Interpreting Variable Harmonization Files
How to read a harmonization table
General
- The first two columns provide the output codes (column A) and labels (column B) for the harmonized variable.
- Each subsequent column represents an input dataset. The header rows for those columns give the sample name (row 1), sample label (row 2), and source variable name (row 3). Row 4 indicates if there are conditions governing recoding for the sample, as described below. The body of the table, starting with row 6, contains the values the input variable takes for the sample. For most categorical variables, the code is usually followed by a "=" sign and the original value label.
- All values aligned on a row of the table get recoded to the harmonized value in column A.
- Metadata for the source variables referenced in the table can be accessed via the "source variables" tab for the harmonized variable. That information can also be found using the variable search function, selecting the option to include source variables.
- Multiple samples in a column (row 1) - All samples listed in the column are recoded identically, with their source variables listed one-for-one in the source variable row.
- Multiple source variables for a sample (row 2) - Sometimes two source variables are used as input for a sample and are recoded as one concatenated field. Usually the concatenated input codes are not labelled.
- A harmonized variable is given as the source variable (row 3) - In some cases the output of a harmonized variable is used as input for another harmonized variable. The data for the relevant samples are subject to the additional recoding specified in the table. Essentially, the original source variables are recoded a second time.
- "No recode" in a sample column (row 4) - The source variable codes are not altered.
- "Partial recode" in a sample column (row 4) - Only the specific codes listed in the sample column are recoded; others are unaltered.
- ## (hashtags) in the harmonized code (column A) - Indicates a heading used when displaying the codes on the web.
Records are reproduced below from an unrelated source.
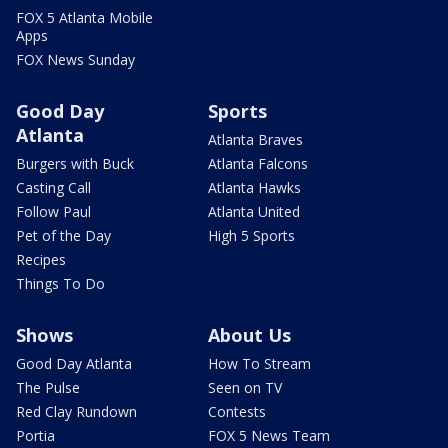
FOX 5 Atlanta Mobile
Apps
FOX News Sunday
Good Day
Sports
Atlanta
Atlanta Braves
Burgers with Buck
Atlanta Falcons
Casting Call
Atlanta Hawks
Follow Paul
Atlanta United
Pet of the Day
High 5 Sports
Recipes
Things To Do
Shows
About Us
Good Day Atlanta
How To Stream
The Pulse
Seen on TV
Red Clay Rundown
Contests
Portia
FOX 5 News Team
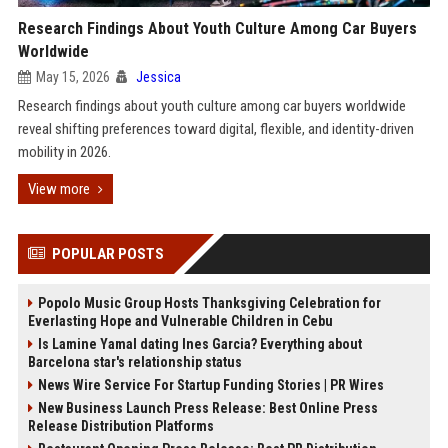
Research Findings About Youth Culture Among Car Buyers
Worldwide
May 15, 2026
Jessica
Research findings about youth culture among car buyers worldwide
reveal shifting preferences toward digital, flexible, and identity-driven
mobility in 2026.
View more
POPULAR POSTS
Popolo Music Group Hosts Thanksgiving Celebration for
Everlasting Hope and Vulnerable Children in Cebu
Is Lamine Yamal dating Ines Garcia? Everything about
Barcelona star's relationship status
News Wire Service For Startup Funding Stories | PR Wires
New Business Launch Press Release: Best Online Press
Release Distribution Platforms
No data are recoded on these rows.
- " (quotation mark) in the harmonized label column (column B) - This is a placeholder when multiple rows are assigned the same output value.
- * (asterisk) in the body of the table - An indication of where variable programming is expected to assign cases (see the programming file). The asterisks are only a convention and do not actually constrain the values to which the programming may recode cases.
How to read variable programming
- The code is written in C++, but should be largely intelligible to statistical package users.
- The programming is normally executed after any recodes specified in the harmonization table.
- Most of the programming is sample-specific, with blocks of code starting with "case dataset_id::[sample name]" and ending with "break;"
- Sample names match those in the harmonization table, which also includes their labels.
- Source variables referenced in the code use the short names generated by IPUMS. You can locate the variables in the web system most easily by using the variable search feature, selecting the option to include source variables.